Indeed the assembly produced by the compiler matches for example the
mappings at https://www.cl.cam.ac.uk/~pes20/cpp/cpp0xmappings.html.  A
small testcase is as follows:

  int ctx_notify_me;
  int bh_scheduled;

  int x()
  {
      int one = 1;
      int ret;
      __atomic_store(&bh_scheduled, &one, __ATOMIC_RELEASE);     // x1
      __atomic_thread_fence(__ATOMIC_SEQ_CST);                   // x2
      __atomic_load(&ctx_notify_me, &ret, __ATOMIC_RELAXED);     // x3
      return ret;
  }

  int y()
  {
      int ret;
      __atomic_fetch_add(&ctx_notify_me, 2, __ATOMIC_SEQ_CST);  // y1
      __atomic_load(&bh_scheduled, &ret, __ATOMIC_RELAXED);     // y2
      return ret;
  }

Here y (which is aio_poll) wants to order the write to ctx->notify_me
before reads of bh->scheduled.  However, the processor can speculate the
load of bh->scheduled between the load-acquire and store-release of
ctx->notify_me.  So you can have something like:

 thread 0 (y)                          thread 1 (x)
 -----------------------------------   -----------------------------
 y1: load-acq ctx->notify_me
 y2: load-rlx bh->scheduled
                                       x1: store-rel bh->scheduled <-- 1
                                       x2: memory barrier
                                       x3: load-rlx ctx->notify_me
 y1: store-rel ctx->notify_me <-- 2

Being very puzzled, I tried to put this into cppmem:

  int main() {
    atomic_int ctx_notify_me = 0;
    atomic_int bh_scheduled = 0;
    {{{ {
          bh_scheduled.store(1, mo_release);
          atomic_thread_fence(mo_seq_cst);
          // must be zero since the bug report shows no notification
          ctx_notify_me.load(mo_relaxed).readsvalue(0);
        }
    ||| {
          ctx_notify_me.store(2, mo_seq_cst);
          r2=bh_scheduled.load(mo_relaxed);
        }
    }}};
    return 0;
  }

and much to my surprise, the tool said r2 *can* be 0.  Same if I put a
CAS like

        cas_strong_explicit(ctx_notify_me.readsvalue(0), 0, 2,
                            mo_seq_cst, mo_seq_cst);

which resembles the code in the test case a bit more.

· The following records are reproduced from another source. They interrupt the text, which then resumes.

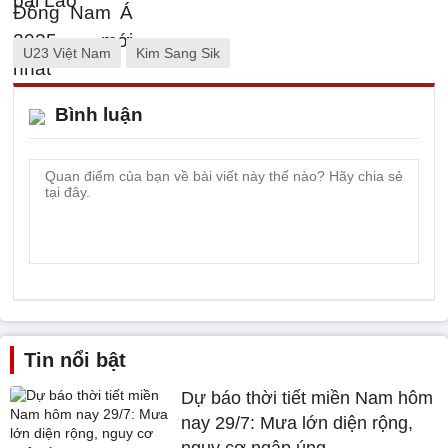
U23 Việt Nam
Kim Sang Sik
Bình luận
Tin nổi bật
Dự báo thời tiết miền Nam hôm
nay 29/7: Mưa lớn diện rộng,
nguy cơ ngập úng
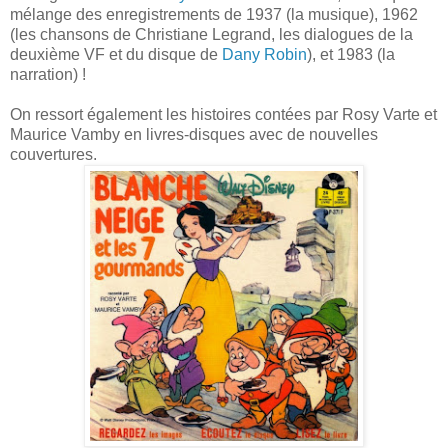
mélange des enregistrements de 1937 (la musique), 1962
(les chansons de Christiane Legrand, les dialogues de la
deuxième VF et du disque de
Dany Robin
), et 1983 (la
narration) !
On ressort également les histoires contées par Rosy Varte et
Maurice Vamby en livres-disques avec de nouvelles
couvertures.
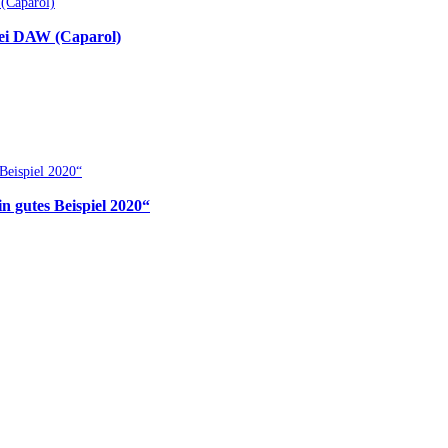
bei DAW (Caparol)
 gutes Beispiel 2020“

I then found a discussion about using the C11 memory model in Linux
(https://gcc.gnu.org/ml/gcc/2014-02/msg00058.html) which contains the
following statement, which is a bit disheartening even though it is
about a different test:

   My first gut feeling was that the assertion should never fire, but
   that was wrong because (as I seem to usually forget) the seq-cst
   total order is just a constraint but doesn't itself contribute
   to synchronizes-with -- but this is different for seq-cst fences.

and later in the thread:

   Use of C11 atomics to implement Linux kernel atomic operations
   requires knowledge of the underlying architecture and the compiler's
   implementation, as was noted earlier in this thread.

Indeed if I add an atomic_thread_fence I get only one valid execution,
where r2 must be 1.  This is similar to GCC's bug
https://gcc.gnu.org/bugzilla/show_bug.cgi?id=65697, and we can fix it in
QEMU by using __sync_fetch_and_add; in fact cppmem also shows one valid
execution if the store is replaced with something like GCC's assembly
for __sync_fetch_and_add (or Linux's assembly for atomic_add_return):

        cas_strong_explicit(ctx_notify_me.readsvalue(0), 0, 2,
                            mo_release, mo_release);
        atomic_thread_fence(mo_seq_cst);

So we should:

1) understand why ATOMIC_SEQ_CST is not enough in this case.  QEMU code
seems to be making the same assumptions as Linux about the memory model,
and this is wrong because QEMU uses C11 atomics if available.
Fortunately, this kind of synchronization in QEMU is relatively rare and
only this particular bit seems affected.  If there is a fix which stays
within the C11 memory model, and does not pessimize code on x86, we can
use it[1] and document the pitfall.

2) if there's no way to fix the bug, qemu/atomic.h needs to switch to
__sync_fetch_and_add and friends.  And again, in this case the
difference between the C11 and Linux/QEMU memory models must be documented.

Torvald, Will, help me please... :((

Paolo

[1] as would be the case if fetch_add was implemented as
fetch_add(RELEASE)+thread_fence(SEQ_CST).